READING PASSAGE:
━━━━

I was born in 1959. I studied philosophy. Then, for seven years, I worked at the Polish Academy of Sciences, where I did my doctorate on the phenomenology of Husserl. I published a few articles in Polish, French and Czech journals, but ended up fiving up philosophy. I had my own publishing house and for a short time an ad agency. I dabbled in stock trading. I translated books and shampoo labels.
Things became serious when – big surprise to me – I wrote a first book and then — no surprise at all this time — a second one. The same thing happened with photography; as a boy I took pictures and stopped when I was 20. Twelve years ago, I went to America and bought a camera, since you can’t travel in America without a camera. But I immediately realised that making photos could be something serious.

(extract from the gallery catalogue)

 

After all, why pretend that a photo is something other than what it is – a small, flat cardboard cut-out in a rectangular frame? Why bring in the third dimension, a new dimension with an interlacing of the lines and directions that give us enough problems as it is in normal life? Yes, there are people who are brave enough to try it. I myself venture into some risky experimentation from time to time. I usually regret doing so later. That’s why I prefer to seek out these places where the world is flat. Even better, I seek out a world built from shapes that are easily reconciled between parallel lines. It’s sad because that way I don’t meet anyone. It’s strange because I then run into stories that couldn’t be more human, stories about how we try to build our own order around ourselves. And about how we then destroy that order, covering it with new layers of images and letters that we haven’t devoted much thought to. Or that we even forget about and allow to slowly disintegrate into rags, like wallpaper coming unpeeled from the walls.

━━━━

[Source texts of formatted documents]
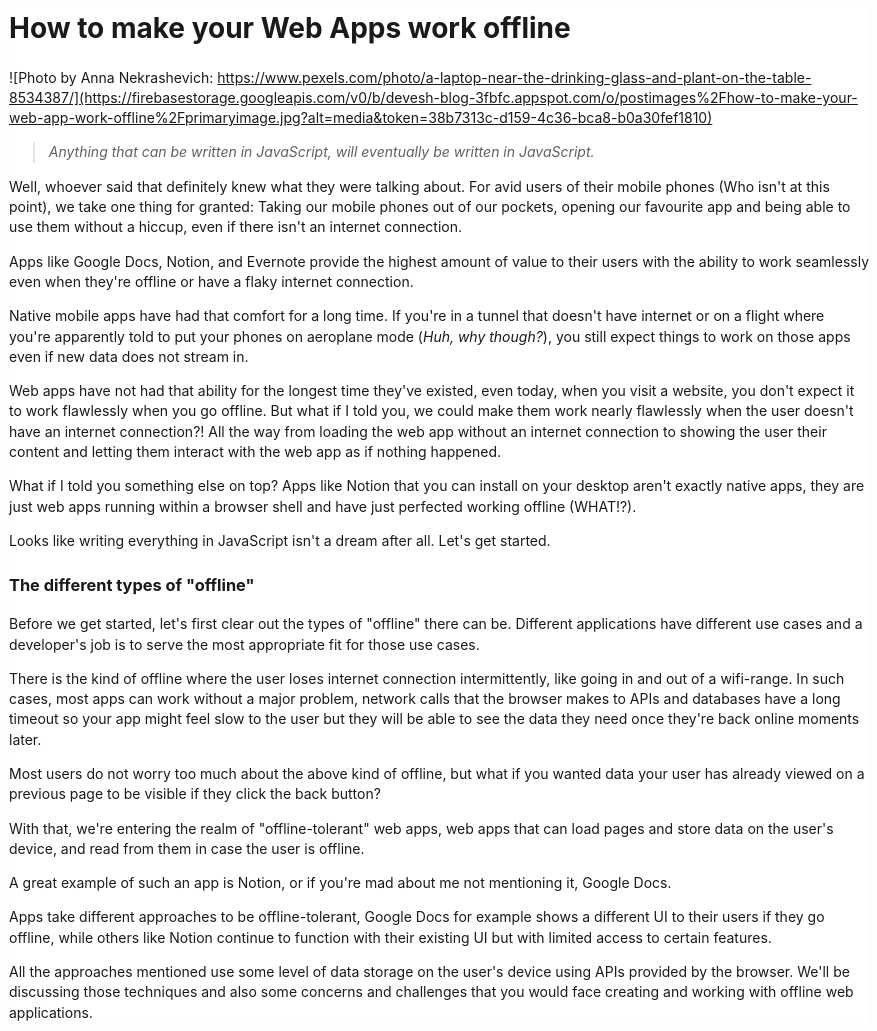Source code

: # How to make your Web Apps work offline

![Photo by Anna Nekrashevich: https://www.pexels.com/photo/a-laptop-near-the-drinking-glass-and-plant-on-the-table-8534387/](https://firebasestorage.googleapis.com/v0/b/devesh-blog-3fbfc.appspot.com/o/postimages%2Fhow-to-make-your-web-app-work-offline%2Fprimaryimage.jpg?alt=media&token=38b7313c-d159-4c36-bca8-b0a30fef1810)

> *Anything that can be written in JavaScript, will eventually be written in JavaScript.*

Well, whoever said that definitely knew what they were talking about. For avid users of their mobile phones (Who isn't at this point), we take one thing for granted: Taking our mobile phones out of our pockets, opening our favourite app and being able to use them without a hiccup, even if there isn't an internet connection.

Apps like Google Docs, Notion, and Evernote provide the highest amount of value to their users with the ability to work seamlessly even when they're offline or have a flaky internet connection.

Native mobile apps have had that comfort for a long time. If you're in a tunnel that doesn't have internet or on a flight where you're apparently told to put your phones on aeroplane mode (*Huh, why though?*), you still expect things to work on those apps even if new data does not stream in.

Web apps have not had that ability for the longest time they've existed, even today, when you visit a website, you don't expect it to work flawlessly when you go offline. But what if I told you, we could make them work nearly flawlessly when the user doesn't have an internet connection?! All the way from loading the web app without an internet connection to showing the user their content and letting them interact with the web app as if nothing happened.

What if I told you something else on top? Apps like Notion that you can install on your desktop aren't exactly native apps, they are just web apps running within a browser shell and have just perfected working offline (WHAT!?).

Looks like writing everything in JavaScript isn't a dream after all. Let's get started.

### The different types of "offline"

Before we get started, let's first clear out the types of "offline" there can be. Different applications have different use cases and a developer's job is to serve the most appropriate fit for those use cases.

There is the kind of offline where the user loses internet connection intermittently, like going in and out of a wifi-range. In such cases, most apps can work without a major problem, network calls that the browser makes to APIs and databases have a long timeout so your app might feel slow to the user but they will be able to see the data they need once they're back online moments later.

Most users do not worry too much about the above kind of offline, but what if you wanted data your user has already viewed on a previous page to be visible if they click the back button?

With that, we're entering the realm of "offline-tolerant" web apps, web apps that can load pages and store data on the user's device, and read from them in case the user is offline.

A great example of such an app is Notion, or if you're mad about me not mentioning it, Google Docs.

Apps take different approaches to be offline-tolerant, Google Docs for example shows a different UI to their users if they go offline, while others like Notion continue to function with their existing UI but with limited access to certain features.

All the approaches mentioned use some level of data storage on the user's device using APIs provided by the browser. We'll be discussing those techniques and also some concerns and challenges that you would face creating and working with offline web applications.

━━━━

WHAT YOU NEED TO DO:
(A) Translate the following sentence from the autobiographical passage into French: "I translated books and shampoo labels."
(B) In the rows, print every line between the line holding "written in JavaScript.*" and the line holding "What if I told you something", inclusive.

ANSWER LIST:
(A) J'ai traduit des livres et des étiquettes de shampooing.

(B)
> *Anything that can be written in JavaScript, will eventually be written in JavaScript.*

Well, whoever said that definitely knew what they were talking about. For avid users of their mobile phones (Who isn't at this point), we take one thing for granted: Taking our mobile phones out of our pockets, opening our favourite app and being able to use them without a hiccup, even if there isn't an internet connection.

Apps like Google Docs, Notion, and Evernote provide the highest amount of value to their users with the ability to work seamlessly even when they're offline or have a flaky internet connection.

Native mobile apps have had that comfort for a long time. If you're in a tunnel that doesn't have internet or on a flight where you're apparently told to put your phones on aeroplane mode (*Huh, why though?*), you still expect things to work on those apps even if new data does not stream in.

Web apps have not had that ability for the longest time they've existed, even today, when you visit a website, you don't expect it to work flawlessly when you go offline. But what if I told you, we could make them work nearly flawlessly when the user doesn't have an internet connection?! All the way from loading the web app without an internet connection to showing the user their content and letting them interact with the web app as if nothing happened.

What if I told you something else on top? Apps like Notion that you can install on your desktop aren't exactly native apps, they are just web apps running within a browser shell and have just perfected working offline (WHAT!?).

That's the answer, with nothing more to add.